What strikes you about the way we see sex work portrayed in pop culture? I’m struck the sitcom plots we see where our innocent protagonists accidentally bring home sex workers that they had no idea might be sex workers.

There’s something that’s operating there that you can tell who a sex worker is by how they look…It says more, I think, about people’s need to believe that sex workers are somehow completely separate from the rest of society, and I think that some of the anxiety that we’re looking at right now just as a culture, as the sex industry is diversifying and broadening, or perhaps as we’re able to see that it is actually quite diverse, more than we ever have before, the fact that it’s provoking like a category panic… “I thought that those people were on the bad part of town.”…I was just reading the Duke student paper piece about the Duke student who was outed for being a porn performer, and the reporter actually inserts herself several times to sort of interrogate her own biases, like “Oh, I couldn’t believe that she just looked like one of us!”…

If they look like me, then that’s something that I could be doing someday too.

Your book ends by considering the past few decades and the potential future of sex work organizing. What stand out to you as particularly effective tactics or particularly promising forms of leverage?

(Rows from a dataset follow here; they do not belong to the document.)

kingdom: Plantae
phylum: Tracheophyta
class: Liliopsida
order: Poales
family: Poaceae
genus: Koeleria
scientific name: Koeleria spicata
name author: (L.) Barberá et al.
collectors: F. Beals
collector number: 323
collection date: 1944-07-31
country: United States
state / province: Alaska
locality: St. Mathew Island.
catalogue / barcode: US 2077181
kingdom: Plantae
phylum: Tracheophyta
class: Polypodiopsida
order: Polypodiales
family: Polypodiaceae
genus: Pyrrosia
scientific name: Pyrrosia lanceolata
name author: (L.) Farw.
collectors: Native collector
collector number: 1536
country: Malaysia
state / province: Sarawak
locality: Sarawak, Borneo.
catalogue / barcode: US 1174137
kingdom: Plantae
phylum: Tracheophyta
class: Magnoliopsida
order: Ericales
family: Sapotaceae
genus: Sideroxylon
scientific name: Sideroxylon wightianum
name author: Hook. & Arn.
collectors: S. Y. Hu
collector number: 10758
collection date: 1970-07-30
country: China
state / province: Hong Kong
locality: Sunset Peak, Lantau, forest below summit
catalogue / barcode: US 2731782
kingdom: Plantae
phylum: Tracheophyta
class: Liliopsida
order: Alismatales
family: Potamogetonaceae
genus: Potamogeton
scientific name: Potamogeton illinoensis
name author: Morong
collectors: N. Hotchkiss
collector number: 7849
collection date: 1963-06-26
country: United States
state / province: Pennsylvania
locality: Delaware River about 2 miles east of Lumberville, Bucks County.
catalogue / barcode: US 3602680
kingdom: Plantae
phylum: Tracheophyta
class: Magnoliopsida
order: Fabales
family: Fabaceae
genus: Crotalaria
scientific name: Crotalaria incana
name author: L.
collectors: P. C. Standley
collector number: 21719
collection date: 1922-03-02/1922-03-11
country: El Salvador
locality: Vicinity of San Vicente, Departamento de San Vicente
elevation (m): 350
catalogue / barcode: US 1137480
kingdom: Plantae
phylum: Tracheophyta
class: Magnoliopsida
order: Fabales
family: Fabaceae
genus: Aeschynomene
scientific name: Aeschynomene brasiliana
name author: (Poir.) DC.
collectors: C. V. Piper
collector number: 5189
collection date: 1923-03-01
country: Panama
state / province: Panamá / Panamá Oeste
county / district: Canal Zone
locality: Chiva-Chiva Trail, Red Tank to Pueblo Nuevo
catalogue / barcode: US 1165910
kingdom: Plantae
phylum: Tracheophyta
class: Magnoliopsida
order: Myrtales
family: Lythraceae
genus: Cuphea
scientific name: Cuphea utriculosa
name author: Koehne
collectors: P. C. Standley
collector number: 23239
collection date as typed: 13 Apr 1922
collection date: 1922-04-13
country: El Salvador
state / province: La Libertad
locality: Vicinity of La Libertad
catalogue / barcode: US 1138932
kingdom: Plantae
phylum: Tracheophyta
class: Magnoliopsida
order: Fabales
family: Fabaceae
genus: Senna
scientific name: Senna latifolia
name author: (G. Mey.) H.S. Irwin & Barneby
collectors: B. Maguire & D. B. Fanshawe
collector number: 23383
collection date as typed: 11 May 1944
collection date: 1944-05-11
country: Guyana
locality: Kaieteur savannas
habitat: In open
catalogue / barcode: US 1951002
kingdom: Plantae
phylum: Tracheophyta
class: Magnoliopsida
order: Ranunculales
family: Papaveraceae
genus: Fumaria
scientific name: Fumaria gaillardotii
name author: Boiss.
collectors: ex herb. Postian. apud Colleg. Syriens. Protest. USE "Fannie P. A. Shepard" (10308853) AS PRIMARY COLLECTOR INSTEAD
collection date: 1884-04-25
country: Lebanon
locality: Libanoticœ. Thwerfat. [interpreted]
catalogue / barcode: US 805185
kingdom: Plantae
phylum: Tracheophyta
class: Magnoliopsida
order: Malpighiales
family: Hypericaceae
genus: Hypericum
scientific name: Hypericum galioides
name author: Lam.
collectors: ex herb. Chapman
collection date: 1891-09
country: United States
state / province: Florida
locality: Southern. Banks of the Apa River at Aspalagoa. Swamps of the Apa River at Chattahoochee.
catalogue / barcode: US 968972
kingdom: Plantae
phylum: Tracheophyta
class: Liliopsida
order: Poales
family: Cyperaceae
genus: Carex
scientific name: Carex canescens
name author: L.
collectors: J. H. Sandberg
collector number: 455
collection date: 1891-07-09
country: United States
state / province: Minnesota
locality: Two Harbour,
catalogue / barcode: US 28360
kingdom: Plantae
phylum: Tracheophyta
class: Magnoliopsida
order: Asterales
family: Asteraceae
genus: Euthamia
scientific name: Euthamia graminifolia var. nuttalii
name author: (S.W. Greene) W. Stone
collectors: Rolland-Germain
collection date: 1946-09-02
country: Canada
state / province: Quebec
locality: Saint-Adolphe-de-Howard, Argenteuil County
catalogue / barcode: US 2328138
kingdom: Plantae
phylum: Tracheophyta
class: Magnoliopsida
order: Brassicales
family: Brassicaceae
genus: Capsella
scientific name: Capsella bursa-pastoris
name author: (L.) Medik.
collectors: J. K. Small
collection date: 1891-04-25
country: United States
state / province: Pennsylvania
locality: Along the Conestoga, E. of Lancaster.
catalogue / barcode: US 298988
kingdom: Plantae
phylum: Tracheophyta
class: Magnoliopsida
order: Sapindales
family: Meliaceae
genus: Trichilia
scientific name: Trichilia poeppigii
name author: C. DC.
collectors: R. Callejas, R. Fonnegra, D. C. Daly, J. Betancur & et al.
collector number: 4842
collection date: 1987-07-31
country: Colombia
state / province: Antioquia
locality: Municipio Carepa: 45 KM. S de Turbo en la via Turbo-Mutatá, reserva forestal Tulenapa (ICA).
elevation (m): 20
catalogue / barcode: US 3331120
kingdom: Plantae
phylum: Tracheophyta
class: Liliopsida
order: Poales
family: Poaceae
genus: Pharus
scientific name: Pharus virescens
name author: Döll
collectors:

I think the shift I’ve seen over the last ten years is we’ve been moving away from these organizations that seem to be really reliant on one person’s visibility and oftentimes outside resources to keep something afloat…

I’ve seen a shift away from that in sex workers’ organizations towards really taking on practical and very time-honed tactics of community organizing—of building up their own resources and power as an organization or a group of people. You know, a lot of sex worker organizing isn’t particularly formal…

I see a lot of echoes with sort of [the] twists and turns in LGBT organizing, where there have been moments where LGBT organizing was like, “Oh no, we’re just like you. We want the same things that everybody else does…The only thing that’s different about us is our sexual orientation.” And there are definitely moments in sex worker organizing that feel like that similar thing, of what some people would say is “the politics of respectability,” of passing and assimilation. And then there are other moments where people are saying, “Actually, no, we are quite different, and we have different needs and that needs to be respected too. We can’t be taken seriously as people with demands only to the extent that our demands match what you think they should be.”…

A women of color, HIV/ AIDS project in new Orleans, called Women With a Vision…have been engaged in a long campaign to end the practice of charging people who are soliciting anal or oral sex for money – which are very common things to solicit in sex work…They were getting charged with this really I think Napoleonic-era law, again, for “soliciting a crime against nature.” …They were able to trace how that impacted women of color and trans women who were doing sex work because they were more likely to get those charges. And they were able to not only stop police from doing this – they were able to change the law, and they were able to get all of the people who have been convicted of this who then as a consequence, had to register as a sex offenders, off the sex offender registry. And it’s impacted hundreds of women…That isn’t a campaign about decriminalizing all prostitution everywhere. This was one particular thing that they were able to build awareness around in the community, bring people together who experienced this, and to find a way to put their voices at the center of their campaign, and then also bring in people who have way more resources than they did, like the Center for Constitutional Rights…and put it in the context of larger issues of police abuse and civil rights. So I’m seeing more and more of that kind of work.